What are your views on learning through play?
I think we have overthought this because children are born curious and wanting to explore. I think the first thing we need to talk about is how we can set up the environment and give them time to play. Adults are causing a disservice to babies and younger children because we’re dictating how they should play – we’re all about creating a ‘yes’ space where nothing can hurt them, and they can stay there for as long as they want. But maybe they’re trying to figure something out and don’t have the words to explain to you. Children really do need quiet time to explore and play however they want to.

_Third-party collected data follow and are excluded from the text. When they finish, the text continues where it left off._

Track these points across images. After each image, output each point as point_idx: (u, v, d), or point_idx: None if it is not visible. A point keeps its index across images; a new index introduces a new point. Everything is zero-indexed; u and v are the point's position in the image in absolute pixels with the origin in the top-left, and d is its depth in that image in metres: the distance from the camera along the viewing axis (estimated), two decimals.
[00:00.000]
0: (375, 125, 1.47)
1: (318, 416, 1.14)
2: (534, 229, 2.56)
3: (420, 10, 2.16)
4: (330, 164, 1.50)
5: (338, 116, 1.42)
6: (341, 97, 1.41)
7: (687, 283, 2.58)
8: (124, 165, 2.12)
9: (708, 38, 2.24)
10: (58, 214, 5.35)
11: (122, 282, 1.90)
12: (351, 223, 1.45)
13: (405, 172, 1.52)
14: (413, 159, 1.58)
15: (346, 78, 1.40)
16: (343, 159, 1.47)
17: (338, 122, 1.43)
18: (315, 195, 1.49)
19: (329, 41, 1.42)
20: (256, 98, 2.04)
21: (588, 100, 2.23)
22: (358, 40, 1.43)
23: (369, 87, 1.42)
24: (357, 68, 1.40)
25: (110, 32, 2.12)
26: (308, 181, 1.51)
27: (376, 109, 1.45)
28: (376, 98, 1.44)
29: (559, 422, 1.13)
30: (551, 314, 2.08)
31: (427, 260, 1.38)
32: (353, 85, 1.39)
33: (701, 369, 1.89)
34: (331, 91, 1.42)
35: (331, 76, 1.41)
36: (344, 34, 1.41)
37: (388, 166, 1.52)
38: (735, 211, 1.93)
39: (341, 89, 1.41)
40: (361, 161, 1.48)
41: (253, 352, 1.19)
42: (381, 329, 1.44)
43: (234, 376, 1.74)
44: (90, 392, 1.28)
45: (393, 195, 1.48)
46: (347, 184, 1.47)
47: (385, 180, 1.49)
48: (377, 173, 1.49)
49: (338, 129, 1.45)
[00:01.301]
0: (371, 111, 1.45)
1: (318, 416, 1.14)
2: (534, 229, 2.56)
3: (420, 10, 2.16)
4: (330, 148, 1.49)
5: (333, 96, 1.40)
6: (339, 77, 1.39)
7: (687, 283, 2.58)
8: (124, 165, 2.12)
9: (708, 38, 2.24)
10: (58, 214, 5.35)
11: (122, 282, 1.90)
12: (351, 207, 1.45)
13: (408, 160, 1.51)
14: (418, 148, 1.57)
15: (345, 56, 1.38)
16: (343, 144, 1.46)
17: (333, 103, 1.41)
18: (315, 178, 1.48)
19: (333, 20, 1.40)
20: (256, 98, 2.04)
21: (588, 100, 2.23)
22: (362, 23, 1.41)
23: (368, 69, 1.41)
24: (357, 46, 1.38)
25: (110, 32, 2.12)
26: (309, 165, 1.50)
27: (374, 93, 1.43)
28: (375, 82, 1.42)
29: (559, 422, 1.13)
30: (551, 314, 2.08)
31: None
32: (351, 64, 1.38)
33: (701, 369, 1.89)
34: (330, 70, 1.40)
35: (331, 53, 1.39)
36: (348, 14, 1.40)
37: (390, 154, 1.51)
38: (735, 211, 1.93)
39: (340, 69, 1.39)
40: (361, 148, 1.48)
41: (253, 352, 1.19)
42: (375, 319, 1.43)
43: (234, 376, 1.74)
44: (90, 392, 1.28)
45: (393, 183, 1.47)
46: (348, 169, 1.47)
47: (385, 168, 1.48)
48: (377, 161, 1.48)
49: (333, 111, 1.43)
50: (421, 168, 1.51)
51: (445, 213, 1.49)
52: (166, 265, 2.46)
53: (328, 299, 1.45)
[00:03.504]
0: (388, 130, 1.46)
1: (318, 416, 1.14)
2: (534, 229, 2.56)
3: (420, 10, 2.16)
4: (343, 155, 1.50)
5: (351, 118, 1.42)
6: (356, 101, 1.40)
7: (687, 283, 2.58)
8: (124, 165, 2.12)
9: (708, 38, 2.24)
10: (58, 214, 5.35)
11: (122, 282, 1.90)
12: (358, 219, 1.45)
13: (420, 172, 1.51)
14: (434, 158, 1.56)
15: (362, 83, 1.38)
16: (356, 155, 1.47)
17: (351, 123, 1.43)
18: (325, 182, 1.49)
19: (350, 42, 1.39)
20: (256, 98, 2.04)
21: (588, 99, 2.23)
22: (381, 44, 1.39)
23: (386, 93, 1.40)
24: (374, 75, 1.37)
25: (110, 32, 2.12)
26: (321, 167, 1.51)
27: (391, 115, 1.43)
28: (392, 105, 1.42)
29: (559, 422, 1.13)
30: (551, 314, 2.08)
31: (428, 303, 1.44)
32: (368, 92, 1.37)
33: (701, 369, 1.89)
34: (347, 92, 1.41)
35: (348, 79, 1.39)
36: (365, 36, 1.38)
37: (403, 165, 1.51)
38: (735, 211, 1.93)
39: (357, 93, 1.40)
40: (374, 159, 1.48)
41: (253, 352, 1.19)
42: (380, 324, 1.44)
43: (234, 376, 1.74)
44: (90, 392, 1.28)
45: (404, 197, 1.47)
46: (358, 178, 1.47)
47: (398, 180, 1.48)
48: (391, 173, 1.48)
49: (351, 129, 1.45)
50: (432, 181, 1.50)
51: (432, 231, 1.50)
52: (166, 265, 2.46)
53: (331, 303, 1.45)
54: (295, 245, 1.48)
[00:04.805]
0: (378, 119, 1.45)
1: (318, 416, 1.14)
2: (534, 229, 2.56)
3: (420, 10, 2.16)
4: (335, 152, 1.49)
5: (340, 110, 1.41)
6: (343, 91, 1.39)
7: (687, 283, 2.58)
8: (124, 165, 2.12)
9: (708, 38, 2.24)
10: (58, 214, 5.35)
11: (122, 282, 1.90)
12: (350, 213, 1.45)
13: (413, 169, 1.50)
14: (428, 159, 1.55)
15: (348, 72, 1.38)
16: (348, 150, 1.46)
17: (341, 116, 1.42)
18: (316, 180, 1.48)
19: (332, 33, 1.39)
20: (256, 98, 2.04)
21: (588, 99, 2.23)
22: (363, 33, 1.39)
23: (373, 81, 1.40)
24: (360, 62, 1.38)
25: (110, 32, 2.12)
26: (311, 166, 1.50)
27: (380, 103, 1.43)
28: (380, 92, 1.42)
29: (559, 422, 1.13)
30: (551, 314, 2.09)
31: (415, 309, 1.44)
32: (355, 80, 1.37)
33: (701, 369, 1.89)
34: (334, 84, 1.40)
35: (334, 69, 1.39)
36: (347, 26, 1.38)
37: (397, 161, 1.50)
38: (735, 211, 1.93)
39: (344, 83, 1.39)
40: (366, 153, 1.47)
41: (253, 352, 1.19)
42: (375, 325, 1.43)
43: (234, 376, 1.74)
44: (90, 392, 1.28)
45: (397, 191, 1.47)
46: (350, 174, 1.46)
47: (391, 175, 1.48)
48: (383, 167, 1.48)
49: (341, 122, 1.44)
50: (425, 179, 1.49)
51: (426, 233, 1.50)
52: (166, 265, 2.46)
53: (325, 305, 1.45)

Has play become very agenda-based?
Yes. Due to my beliefs, we never taught my daughter the alphabet or how to write her name. But by the time she was two, she wrote her name just learning via the environment around her. This is called an emergent curriculum where knowledge is gained through the interest of the child in his / her surrounds. This is how you teach them about the world with trust and no agenda.
Is guided play (with adults present and guiding play time) better for a child’s development?
Yes and no. I believe strongly in solitary play and giving a child the time to make decisions on their own as well as parent or connection time. Connection time is child-led play where they dictate what happens. By letting them control the environment, they learn how to bond, which in turn fills up their emotional tank. I think children thrive with boundaries like schedules, routines and consistency. But within these boundaries, there needs to be a lot of freedom. It’s all about trusting the process and that the child is really learning.
Do parents need to know what the different stages of play are?
Educators need to so they can create the correct environment for the children. As parents, your biggest job is to pay attention to your child. It’s an important RIE (Resources for Infant Educarers) principle that you need to observe your child but not necessarily intervene. I don’t need to know the technical term for solitary play, what level they’re at, what they need or what they’re not telling me – we need to stop complicating everything. Parents forget that every child is different, and that the cookie cutter approach doesn’t work on everyone.
Any tips for parents who are struggling to be involved in their child-driven play?
The principles of Respectful Parenting are no shaming, no bribing, no guilting, no punishing and no hitting. I break it down and give parents the tools to enhance their relationship with their children. One of the tools I talk about in my class is self-care – you cannot pour from an empty cup when you aren’t taking care of yourself first.
Many parents offer toys and teach life lessons based on gender. Should they do this?
I don’t agree with this and I teach my own daughter to be gender neutral. I think that different people learn differently, and it’s important to observe your child and see what’s best for them. Everybody has different layers, e.g. extroverted, introverted. We cannot and must not fit every child in one box.